Thought on Daily Bots
Overall, I'm impressed with Daily Bots' functionality. Having developed voice-controlled apps in the past, I appreciate the effort they've put into simplifying these complex features.
However, I did encounter several issues and rough edges during development, which I'll outline below:
- The documentation needs improvement, with many broken or outdated examples and gaps in crucial areas.
- It's particularly confusing that they recommend including both
@pipecat-ai/client-react
andrealtime-ai
packages.
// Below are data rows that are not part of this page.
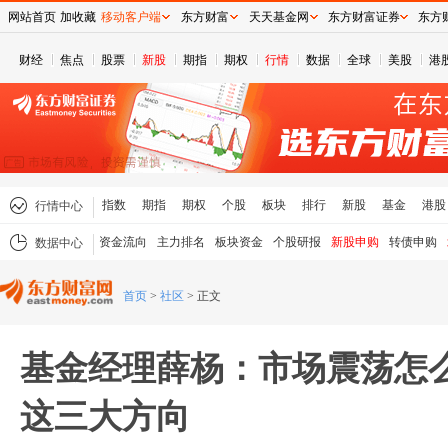
网站首页
加收藏
移动客户端
东方财富
天天基金网
东方财富证券
东方
财经
焦点
股票
新股
期指
期权
行情
数据
全球
美股
港
指数
期指
期权
个股
板块
排行
新股
基金
港股
行情中心
资金流向
主力排名
板块资金
个股研报
新股申购
转债申购
数据中心
首页
>
社区
>
正文
基金经理薛杨：市场震荡怎
这三大方向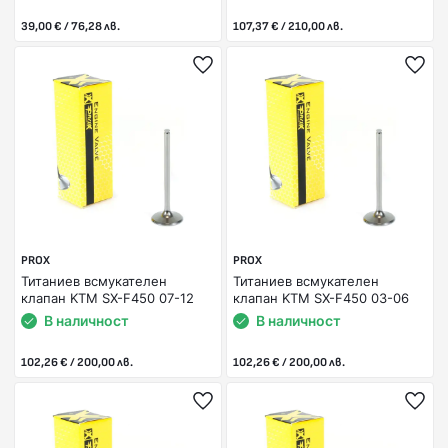
39,00 € / 76,28 лв.
107,37 € / 210,00 лв.
PROX
PROX
Титаниев всмукателен
Титаниев всмукателен
клапан KTM SX-F450 07-12
клапан KTM SX-F450 03-06
В наличност
В наличност
102,26 € / 200,00 лв.
102,26 € / 200,00 лв.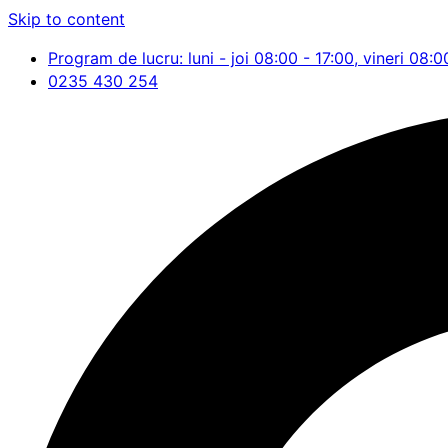
Skip to content
Program de lucru: luni - joi 08:00 - 17:00, vineri 08:0
0235 430 254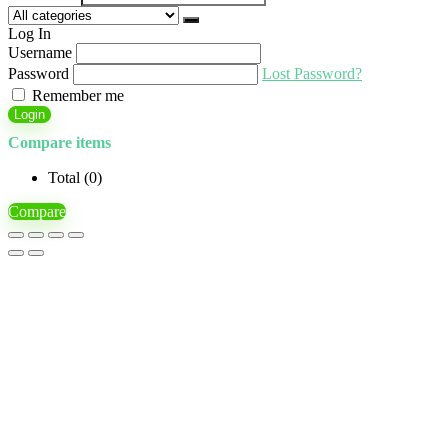
Log In
Username
Password
Lost Password?
Remember me
Login
Compare items
Total (
0
)
Compare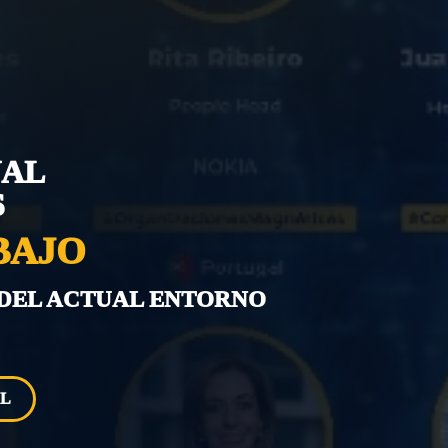
NAL
S
BAJO
 DEL ACTUAL ENTORNO
AL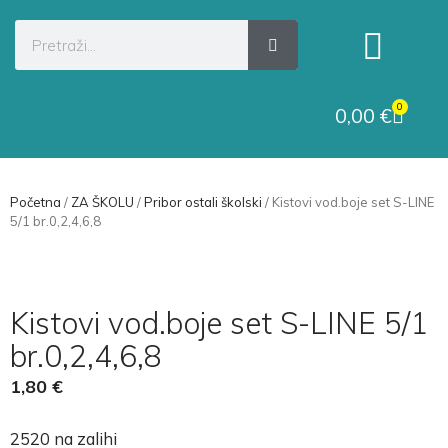
Kategorije proizvoda
Raskid ugovora
0
0,00
€
Početna
/
ZA ŠKOLU
/
Pribor ostali školski
/ Kistovi vod.boje set S-LINE
5/1 br.0,2,4,6,8
Kistovi vod.boje set S-LINE 5/1
br.0,2,4,6,8
1,80
€
2520 na zalihi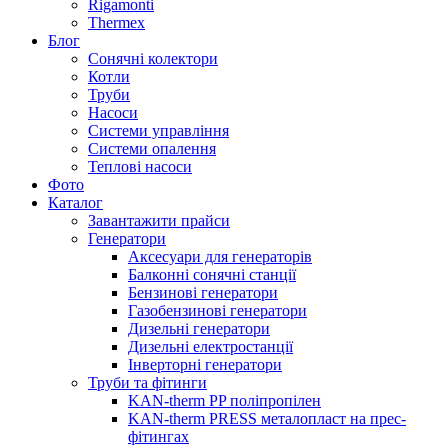
Rigamonti
Thermex
Блог
Сонячні колектори
Котли
Труби
Насоси
Системи управління
Системи опалення
Теплові насоси
Фото
Каталог
Завантажити прайси
Генератори
Аксесуари для генераторів
Балконні сонячні станції
Бензинові генератори
Газобензинові генератори
Дизельні генератори
Дизельні електростанції
Інверторні генератори
Труби та фітинги
KAN-therm PP поліпропілен
KAN-therm PRESS металопласт на прес-
фітингах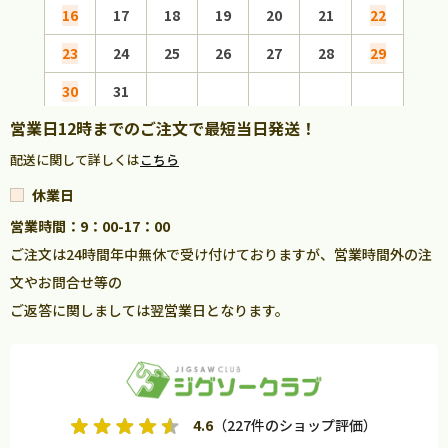
16
17
18
19
20
21
22
20
23
24
25
26
27
28
29
27
30
31
営業日12時までのご注文で最短当日発送！
配送に関して詳しくは
こちら
休業日
営業時間：9：00-17：00
ご注文は24時間年中無休で受け付けておりますが、営業時間外の注
文やお問合せ等の
ご返答に関しましては翌営業日となります。
4.6
（227件のショップ評価）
These export similar types with identical names, making VSCode auto-import and AI code generation unnecessarily difficult. - Their API design raises some questions—especially the LLMHelper, which seems overly complex. A single client object would be more straightforward than multiple helper classes.
- I encountered several issues that might be bugs or questionable design choices. For instance, when updating LLM context locally, the assistant would restart despite explicitly setting the flag to prevent interruption.
Finally
Cheers for checking this out, I hope you found it interesting! After diving in and getting hands-on experience with these AI tools, I feel much less anxious about the state of AI. If you're feeling uncertain too, I highly encourage you to jump in and try these tools and services yourself. There's nothing like direct experience to help you form your own opinions!